## Documento de origem

++++++++++

A Arte em consonância com os Três Fatores de Revolução da Consciência liberta.
Para conhecer e aprofundar-se visite os sites
http://amormaior.ning.com/
www.conscienciaignea.org
www.rumoaoser.org
Todos os temas discutidos devem estar dentro desta filosofia.

Orfeu na poesia de Virgílio

A descida de Orfeu aos Infernos é uma das passagens mais tocantes das Geórgicas (poema de longo de Virgílio, dividido em quatro cantos, tendo como tema a agricultura; Virgílio é também é autor da Eneida, poema sobre a fundação de Roma).
O quarto livro das Geórgicas trata da apicultura. Conforme se vê na postagem abaixo, Aristeu perdeu seus enxames por ter causado a morte de Eurídice, esposa de Orfeu. No poema de Virgílio, Aristeu, após perder os enxames, recorre à sua mãe, a ninfa Cirene; ela o leva até a caverna onde vive o deus marítimo Proteu, que conhece passado, presente e futuro; é Proteu que conta a Aristeu a causa da morte das suas abelhas entre os versos 453 a 527 do livro IV (a tradução é nossa):


Não é a toa que os deuses
descontam em ti sua ira;
pagas pro grave delito:
é Orfeu, miserável sem ter
merecimento, que suscita
(em não obstando o Destino)
tais padecimentos para ti,
por cônjuge arrebatada
cheio de cólera.

Ela que,
enquanto, na beira do rio,
fugia de ti, de repente,
pisou em ingente serpente
hidra, que guarda os barrancos,
não vista no alto matagal,
falecendo jovem.

Ao coral das Dríades, suas
companheiras, as cordilheiras
supremas juntaram o clamor:
choram montanhas rodopeias,
alta pangeias, do mavórtio
Reso as terras e dos getas,
rio Hebro e a ática
Orítia.

E ele, na cava guitarra
desafogando triste amor,
a ti, doce esposa, a ti,
consigo mesmo no litoral,
a ti, vindo o dia, a ti
se pondo, cantava.

Através das grutas tenárias,
portas para profunda Dite
e para bosques com caligem
de negros temores, ingressou,
foi aos manes e ao Monarca
tremendo, amansou corações
que desconhecem as orações
humanas.

Comovidas pelo seu canto,
dos imos rincões do Erebo
vinham sombras tênues, fantasmas
carentes de luz, quantas aves,
muitos milhares, a floresta
abriga, quando chega tarde
ou chuvas invernais expulsam
dos montes;

mães e maridos, magnânimos
hérois cuja vida foi do corpo
arrebatada e crianças,
inuptas donzelas cremadas
jovens ante os olhos dos pais,

que estão presos por lamaçal
negro e disformes tabuas
do Cócito, pântano d' águas
paradas e desagradáveis,
limitadas pelo Estige
em nove voltas espalhado.

++++++++++

## Problema proposto 1
Segundo o texto sobre Orfeu, qual é o assunto do quarto livro das Geórgicas?
## Problema proposto 2
Extraia do texto sobre Orfeu, sem nenhuma alteração, o trecho que começa em "Para conhecer e" e segue até "dentro desta filosofia.".
O material seguinte é independente do texto sobre Orfeu.

++++++++++

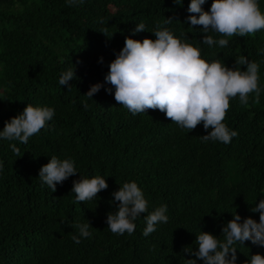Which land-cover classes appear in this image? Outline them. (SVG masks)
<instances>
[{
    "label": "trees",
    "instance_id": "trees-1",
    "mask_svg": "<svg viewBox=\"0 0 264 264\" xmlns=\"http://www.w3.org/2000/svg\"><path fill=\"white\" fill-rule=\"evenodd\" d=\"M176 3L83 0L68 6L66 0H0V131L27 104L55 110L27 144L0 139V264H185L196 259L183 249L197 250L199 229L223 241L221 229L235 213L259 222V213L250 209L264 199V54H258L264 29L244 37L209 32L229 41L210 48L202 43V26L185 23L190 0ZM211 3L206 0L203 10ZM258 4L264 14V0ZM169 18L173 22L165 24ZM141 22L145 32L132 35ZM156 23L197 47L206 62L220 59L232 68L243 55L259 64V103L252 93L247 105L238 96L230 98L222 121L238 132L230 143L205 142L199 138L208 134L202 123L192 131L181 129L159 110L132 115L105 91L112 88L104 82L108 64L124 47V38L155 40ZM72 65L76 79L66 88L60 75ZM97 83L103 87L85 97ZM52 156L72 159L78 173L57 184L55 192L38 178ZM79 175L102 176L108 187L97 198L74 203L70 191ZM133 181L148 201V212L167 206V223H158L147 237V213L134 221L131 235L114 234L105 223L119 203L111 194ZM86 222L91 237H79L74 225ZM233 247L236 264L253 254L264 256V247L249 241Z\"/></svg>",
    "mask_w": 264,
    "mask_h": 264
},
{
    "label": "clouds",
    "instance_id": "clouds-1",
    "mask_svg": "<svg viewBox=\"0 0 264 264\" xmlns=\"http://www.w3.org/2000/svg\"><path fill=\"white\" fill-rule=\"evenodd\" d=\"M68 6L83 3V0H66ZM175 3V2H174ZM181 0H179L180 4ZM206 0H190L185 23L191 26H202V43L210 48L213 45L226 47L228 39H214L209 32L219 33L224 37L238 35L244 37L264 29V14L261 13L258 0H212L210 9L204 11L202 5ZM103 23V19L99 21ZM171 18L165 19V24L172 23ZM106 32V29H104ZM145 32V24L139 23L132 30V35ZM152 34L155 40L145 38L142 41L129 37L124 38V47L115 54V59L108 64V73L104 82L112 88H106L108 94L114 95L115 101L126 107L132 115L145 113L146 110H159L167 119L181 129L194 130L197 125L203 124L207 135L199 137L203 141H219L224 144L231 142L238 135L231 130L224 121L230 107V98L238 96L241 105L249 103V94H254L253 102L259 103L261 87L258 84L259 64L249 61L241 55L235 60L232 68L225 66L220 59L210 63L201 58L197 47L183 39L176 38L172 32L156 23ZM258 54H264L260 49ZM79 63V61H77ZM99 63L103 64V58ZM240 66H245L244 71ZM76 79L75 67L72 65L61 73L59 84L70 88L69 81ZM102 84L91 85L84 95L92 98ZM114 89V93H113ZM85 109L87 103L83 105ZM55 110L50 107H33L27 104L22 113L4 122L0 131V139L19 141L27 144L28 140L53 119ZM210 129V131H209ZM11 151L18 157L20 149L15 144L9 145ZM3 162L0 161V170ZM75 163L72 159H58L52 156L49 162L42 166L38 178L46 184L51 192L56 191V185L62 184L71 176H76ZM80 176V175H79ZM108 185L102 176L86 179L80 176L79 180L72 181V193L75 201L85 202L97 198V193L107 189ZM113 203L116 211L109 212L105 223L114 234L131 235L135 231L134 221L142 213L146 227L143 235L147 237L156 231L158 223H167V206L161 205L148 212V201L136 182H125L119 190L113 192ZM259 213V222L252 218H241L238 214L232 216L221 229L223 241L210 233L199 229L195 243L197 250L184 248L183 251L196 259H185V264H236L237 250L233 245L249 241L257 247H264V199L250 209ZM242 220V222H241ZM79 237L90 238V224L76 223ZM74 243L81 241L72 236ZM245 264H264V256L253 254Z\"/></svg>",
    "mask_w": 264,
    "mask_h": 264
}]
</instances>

++++++++++

## Saída completa 1
A apicultura.

## Saída completa 2
Para conhecer e aprofundar-se visite os sites
http://amormaior.ning.com/
www.conscienciaignea.org
www.rumoaoser.org
Todos os temas discutidos devem estar dentro desta filosofia.